Wolverhampton nu-disco producer and guitarist Ian Sanford is known for his work as Slync, but here he dons a new guise, Dark Horse Disco, with his debut release under that name comprising four tracks. 'Hold On' is an instrumental number that blends funk, disco and AOR/yacht rock influences. 'Wait For You' has barely-there, multi-tracked female vocals, a twisting funk bassline and just a hint, perhaps, of early Prince, while 'Understated' itself has a lounge-y feel, space disco flourishes and a cheeky bite from The Whispers by way of a vocal, with a slightly more laidback remix by Dave Allison completing the package.
It's been a good year for Austrian scene stalwart Mannix Kling, who has supplemented his original deep and soulful house productions with disco-focused outings on Alpaca Edits. Here he invites us to "Dance All Night" via a three-track label debut for Midnight Riot. Our pick of the bunch is probably the title track, a loose and rolling, delay-laden disco-house affair that sees him build energy and impact via some serious filter trickery before unleashing sections from a bouncy, heavily orchestrated 1970s disco original. That said, many will gravitate towards the high-octane thrills of stomping, over-the-top disco-house smasher "True" (seemingly a version of a blue eyed soul/AOR disco number), while "Disco In The Sun" is another wonderfully camp, shirts-off number tailor made for beach-side parties and subterranean sweatboxes.

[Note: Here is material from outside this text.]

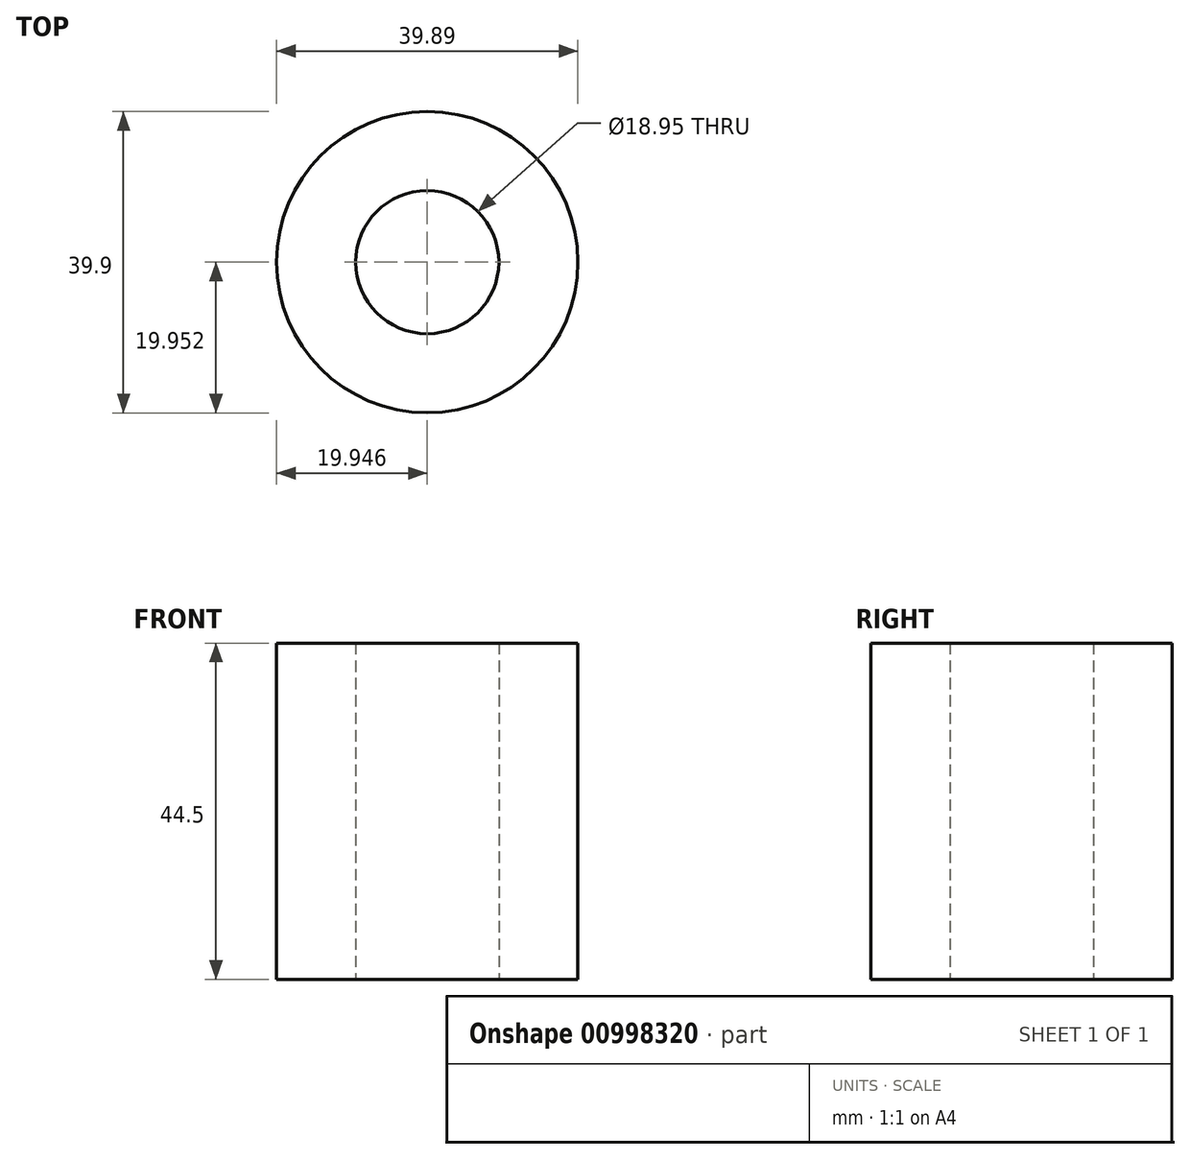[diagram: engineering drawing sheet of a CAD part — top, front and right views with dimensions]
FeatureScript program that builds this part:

If you're after some unabashedly retro disco and disco-house thrills, this latest comp from French label Springbok will serve you nicely. With 15 tracks there's no room to detail them all, but to pick some highlights, Tommy Glasses' 'Your Love' channels 80s garage, label boss Stephane Deschezeaux's 'Jump!' harks back to French touch of the late 90s and samples a famous Stacy Lattislaw vocal while it's at it, Saskin S makes similarly free with Randy Crawford on 'Streets', Alan Junior ploughs a deeper furrough on the jazz-funk inspired 'Groove Me', and JB Boogie's 'Woodoo Lady' is a proper brass-parpin' funk fest that sounds 40 years out of date, but in the best way possible.
Last year, Sweetooth sorts Paul Whitey and Sarah Lazenby pitched up on ISM with "Disco Fantasy", a glorious disco-boogie workout that lit up many nu-disco dancefloors. 14 months on they return to the label, this time in cahoots with Masterworks Music, Midnight Riot and Thunder Jam regular Kellini. In its original form, "Music In U" is a breezy chunk of sun-kissed disco revivalism, with Lazenby providing a strong, sing-along vocal over a fantastic backing track rich in warm bass, colourful synthesizer lines and densely layered percussion hits. Jarle B provides the first revision, pitching down the tempo and opting for a Balearic nu-disco vibe, before the Crystal Touch Remix brilliantly re-casts the track as a synth-heavy chunk of 1980s NYC freestyle/electrofunk fusion.